At issue is that YGA said found a “vulnerable code portion in developer.apple.com [called] URL Redirection to Untrusted Site (‘Open Redirect’),” according to Networkworld. Turning to the Common Weakness Enumeration definition from MITRE for this term, we learn that:
“By modifying the URL value to a malicious site, an attacker may successfully launch a phishing scam and steal user credentials. Because the server name in the modified link is identical to the original site, phishing attempts have a more trustworthy appearance.”

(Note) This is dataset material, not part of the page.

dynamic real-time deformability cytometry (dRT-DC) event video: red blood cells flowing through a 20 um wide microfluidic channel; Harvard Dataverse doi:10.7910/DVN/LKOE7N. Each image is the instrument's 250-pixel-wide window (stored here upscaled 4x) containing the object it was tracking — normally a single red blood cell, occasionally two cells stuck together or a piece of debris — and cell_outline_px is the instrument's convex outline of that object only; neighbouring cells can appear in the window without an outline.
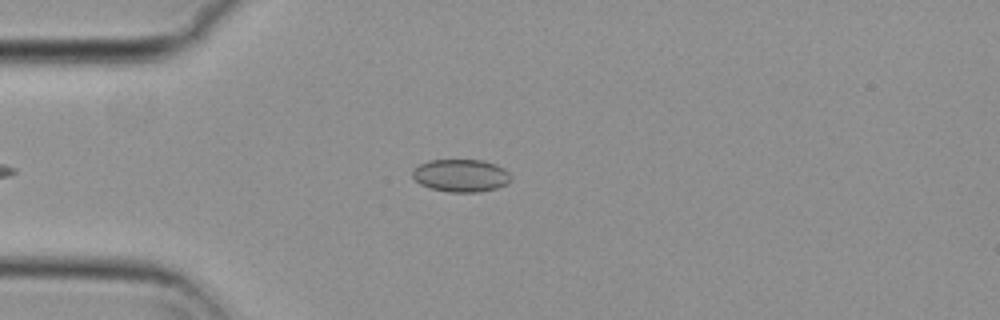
{"species": "common noctule bat (a hibernating species)", "species_latin": "Nyctalus noctula", "temperature_condition": "cold", "stored_images_in_passage": 39, "camera_frame_rate_fps": 3000, "um_per_image_px": 0.085, "animal": {"sex": "female", "body_mass_g": 29.2, "forearm_length_mm": 56.3}, "frame": {"image": 1, "passage_image": 2, "time_ms": 0.333, "image_size_px": [1000, 320], "cell_outline_px": [[512, 180], [508, 184], [496, 188], [476, 192], [448, 192], [432, 188], [420, 184], [412, 176], [412, 168], [428, 160], [480, 160], [496, 164], [504, 168], [512, 176]], "centroid_in_image_um": [39.19, 14.91], "position_along_channel_um": 45.8, "area_um2": 18.84}}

In other words, a link to Apple’s Developer Connection can currently be crafted so that it redirects to another site on an another server, and that site or webpage can be crafted by the bad guys to look like Apple’s site, and it will even show as an apple.com URL. If the developer then try to log in using their Apple ID logins, they will have given the bad guys those credentials.
YGA said that it warned Apple on April 25th about the vulnerability, and that Apple even acknowledged the problem on April 27th, telling the group, “We take the report of a potential security issue very seriously.”
This is unusual compared to Apple’s historical reputation for not acknowledging security reports until it was ready to fix them, but Apple has been much more aggressive in tackling security problems since Window Snyder was brought in to the company in March of 2010 to be Apple’s Senior Product Manager for Security. Since that time, Apple has been far quicker in responding to security reports in its operating systems.
Be that as it may, YGA said that it believes the holes have not yet been repaired, and that this is unacceptable. If Apple doesn’t patch the holes in the news few days, the group said that it will detail the security flaw on Apple’s Developer Connection through the Full Disclosure Mailing List, an “unmoderated high-traffic forum for disclosure of security information.”
This is the same tactic the group used to pressure MacAfee earlier this year when that company was slow to respond to a security report from YGA. The group feels that companies, especially companies involved in security or technology, should be more aggressive in operating secure websites, and that they have a larger responsibility to do so.
Other security researchers have taken similar paths in dealing with security holes in Mac OS X and iOS in the past. Frustrated with what they have seen as Apple’s slow response to their reports, some have taken to disclosing them in order to pressure Apple, as well as other companies, to fix them. As noted above, such complaints appear to have quieted since Ms. Snyder joined Apple.